November 30, 2015
Not long ago a well-known member of the “reformedish” world explained to me that his gifts were too significant to be squandered accepting invitations to speak at anything other than large churches and prominent conferences. My heart sank. This was a man I admired; whose work had been an encouragement to me. Don’t misunderstand. I don’t begrudge him the right to make a living. What shocked me was the unabashed mercenary attitude displayed. Ministry, it seems, goes to the highest bidder and most prestigious gig.
I wish his attitude was the exception. But experience has been teaching me that it is not. I suppose I know too much. I have seen too much of the inner workings of the Evangelical Industrial Complex to remain naïve. Brothers, we have a problem and her name is greed.
We are rightly scandalized by the efforts to sanctify greed by such modern prosperity preachers as Steven Furtick and TD Jakes. But I fear that we in the Reformed world are developing our own versions of Jakes and Furtick (albeit less crass and with better theology). I know that is a provocative statement. I know that some will take offense. Believe me when I state that it gives me no pleasure to write such a sentence. But the evidence continues to mount. We are becoming lovers of money and fame. And I have a suspicion that those who will object to this conclusion know in their hearts that it is true.
Now before any straw men are quickly built and cast down allow me to clarify a few things.
1. Faithful preachers are worth their keep. The Bible tells me so (1 Cor. 9:3-14; 1 Tim. 5:17-18).
2. There is nothing noble about asceticism. I hate asceticism. It is nothing more than self-righteousness placarded as self-denial. I remember Tony Campolo’s ridiculous line (he had a lot of them) that you cannot be a Christian and drive a BMW. Nonsense.
3. Churches that refuse to care for their preacher’s financial needs are sinning. Again, the Apostle Paul makes clear that those elders who serve well in teaching and preaching should be given “double honor” (1 Tim. 5:17-18). Just as a pastor should not demand an unrealistically high wage so too a church must not deliberately withhold a sufficient salary from their pastor.
I am wading into this issue with much fear and trembling. The siren song of greed sounds loudly in my heart. I understand the desire to have more money, more security, and more status. So, I do not desire to establish some arbitrary standard whereby anyone who has more money than me is in sin. I vigorously reject that sort of self-serving standard. At the same time I do not want to pretend as if wealth is not a dangerous temptress.
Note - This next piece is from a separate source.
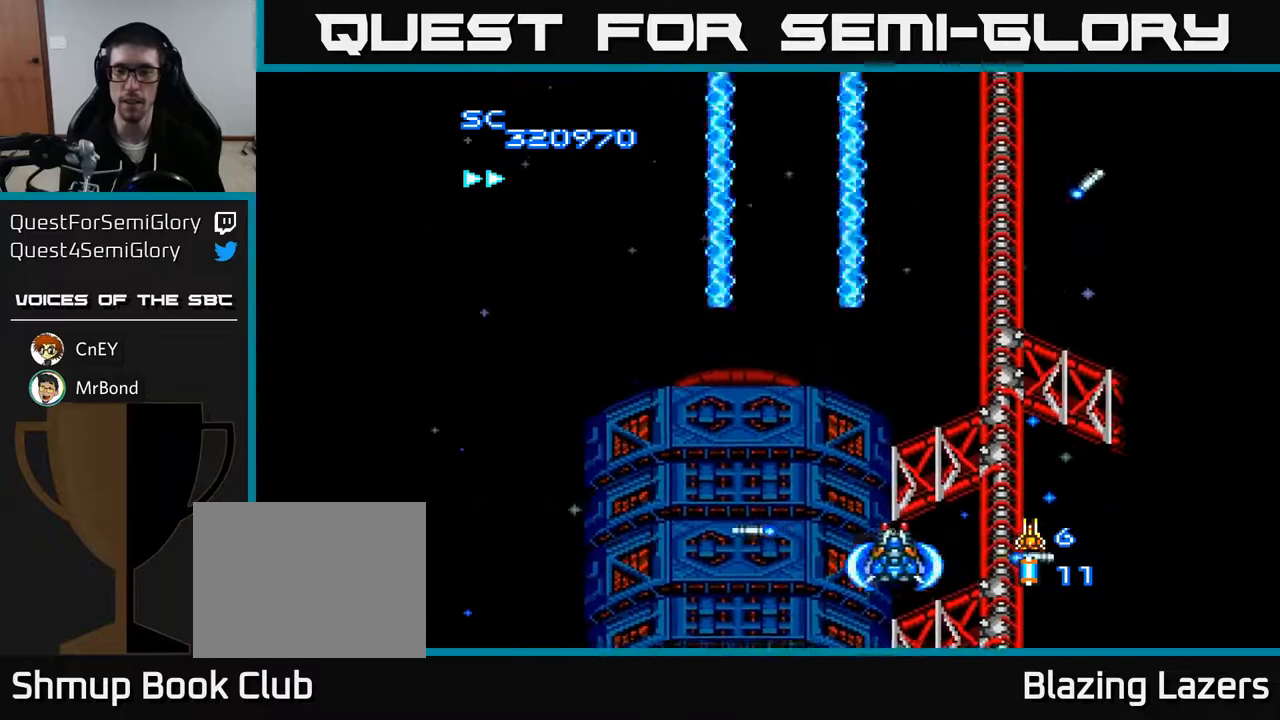
{"buttons": ["A"], "right_stick": "center", "events": [[83, "DPAD_UP", "down"], [300, "DPAD_UP", "up"], [350, "DPAD_LEFT", "up"]]}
And we who are Reformed, who affirm the authority and inerrancy of Scripture ought to heed God’s warnings concerning the pursuit of money and possessions.
I am challenged by the example of Paul who chose at times to relinquish his right to financial support from the churches he served. We know that at Corinth and Ephesus he chose to make tents rather than receive financial support from the church. At least one of the reasons for this was his desire to not be identified with the super apostles who exploited the churches for financial gain. So great was Paul’s concern that he not be perceived as a mercenary minister than he refused payment at various times.
Paul never made his choice in those instances a command for the rest of us. But at the very least shouldn’t we imitate his example of vigorously avoiding any reasonable accusation of greed? Instead, it seems that a growing number of those within the Reformed community of ministers are becoming conspicuously wealthy and powerful. This is dangerous brothers. It is dangerous for our witness and our souls. I write this because I do not want us to preach to others that they must treasure Jesus while we treasure money and fame. I do not want us to bring disrepute upon our Lord and His church by loving the world, its trinkets, and its notions of security.
I invite you to join me in asking these questions routinely:
1. How much wealth should I amass?
2. When was the last time I accepted an invitation to preach and refused payment?
3. When was the last time I preached at a small church?
4. Would I be embarrassed if my church or donors knew how much money I made annually?
5. Does the house I live in, the cars I drive, the clothes I wear, the restaurants in which I dine (etc) open me to a realistic charge of materialism?
6. Do “ordinary” people have regular access to me or only those who are influential?
7. Do I censor myself on certain issues for fear that I may lose access to well-paying ministries?